Direction: Ciro Guerra
Country: USA / Italy
Visually impressive but limited in structure and emotionally sparse, Waiting for the Barbarians marks the return of Colombian director Ciro Guerra to the big screen after past cinematic accomplishments such as The Wind Journeys (2009), Embrace of the Serpent (2015) and Birds of Passage (2018). The film is an adaptation of the 1980 novel of the same name by South African J.M. Coetzee, who also wrote the script.

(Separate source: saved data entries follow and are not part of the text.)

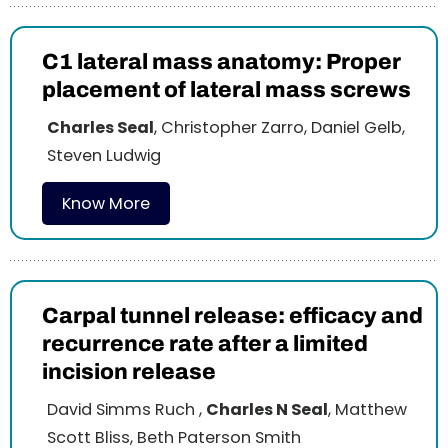
C1 lateral mass anatomy: Proper
placement of lateral mass screws
Charles Seal
, Christopher Zarro, Daniel Gelb,
Steven Ludwig
Know More
Carpal tunnel release: efficacy and
recurrence rate after a limited
incision release
David Simms Ruch ,
Charles N Seal
, Matthew
Scott Bliss, Beth Paterson Smith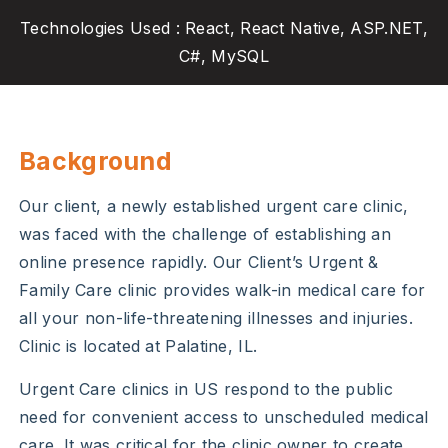
Technologies Used : React, React Native, ASP.NET,
C#, MySQL
Background
Our client, a newly established urgent care clinic,
was faced with the challenge of establishing an
online presence rapidly. Our Client’s Urgent &
Family Care clinic provides walk-in medical care for
all your non-life-threatening illnesses and injuries.
Clinic is located at Palatine, IL.
Urgent Care clinics in US respond to the public
need for convenient access to unscheduled medical
care. It was critical for the clinic owner to create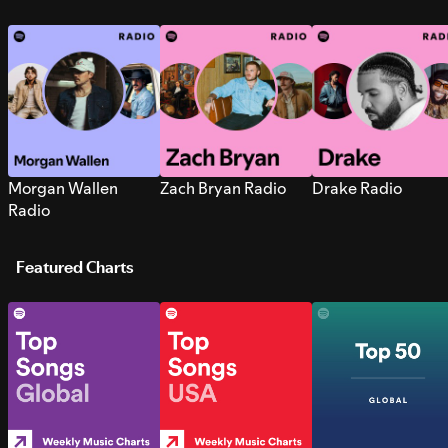
Morgan Wallen
Zach Bryan Radio
Drake Radio
Radio
Featured Charts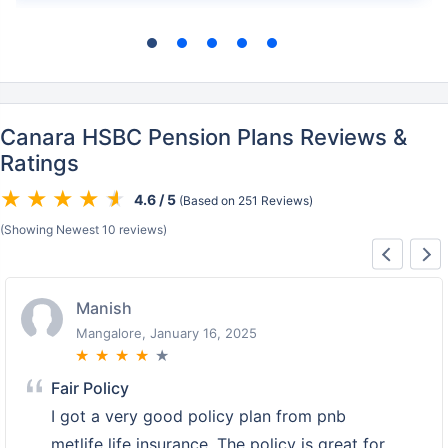
Canara HSBC Pension Plans Reviews &
Ratings
4.6 / 5
(Based on 251 Reviews)
(Showing Newest 10 reviews)
Manish
Mangalore, January 16, 2025
★
★
★
★
★
Fair Policy
I got a very good policy plan from pnb
metlife life insurance. The policy is great for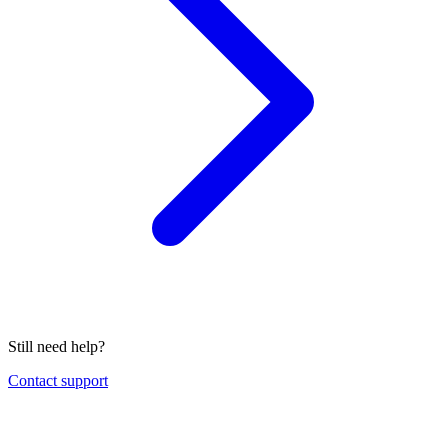
Still need help?
Contact support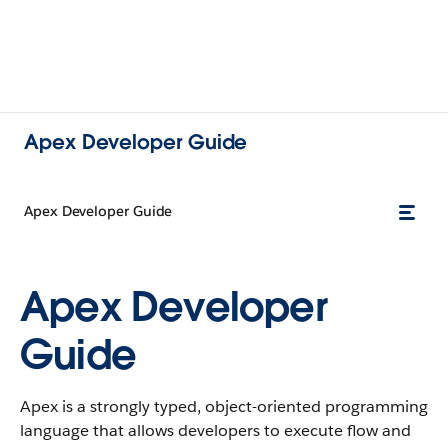
Apex Developer Guide
Apex Developer Guide
Apex Developer
Guide
Apex is a strongly typed, object-oriented programming
language that allows developers to execute flow and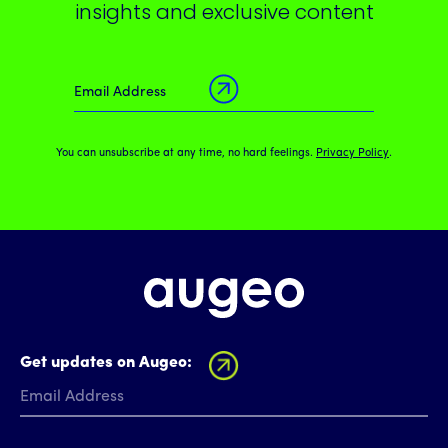
insights and exclusive content
You can unsubscribe at any time, no hard feelings.
Privacy Policy
.
Get updates on Augeo:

Mark Rylance is a Magistrate in charge of an isolated frontier outpost located in the desert. Although, he and his soldiers are in peace with the local nomadic clans - condescendingly called ‘barbarians’ - the so called Empire, to which they belong, sends a ruthless torturer and former policeman, Colonel Joll (a cold Johnny Depp gazing behind round sunglasses), to interrogate a man and his young nephew who had been detained for a minor infraction. His harrowing methods and cruelty shock the Magistrate, who refuses to be part of it. The tension builds up and things only get worse when the latter decides to help a nearly blind nomad girl with broken ankles (Mongolian model Gana Bayarsaikhan).
Our hero has the noble integrity of the old classics’ characters, trying to balance the inhumane torture inflicted by others with gentle and compassionate gestures. There’s heart in this fierce and serious tale, but it’s also true that most of its episodes lack the drama that would turn it into the epic envisioned by Guerra in what is his first English-language film.
It strikes me as an anti-torture, anti-supremacy statement that laments at the mysteries of cruel human behavior. Yet, on the other hand, it can’t get rid of a certain disharmony between the denouncements at the center (conspiracy theories inclusive) and how things develop and connect within the film. It’s an impaired parable that still stirs some reaction.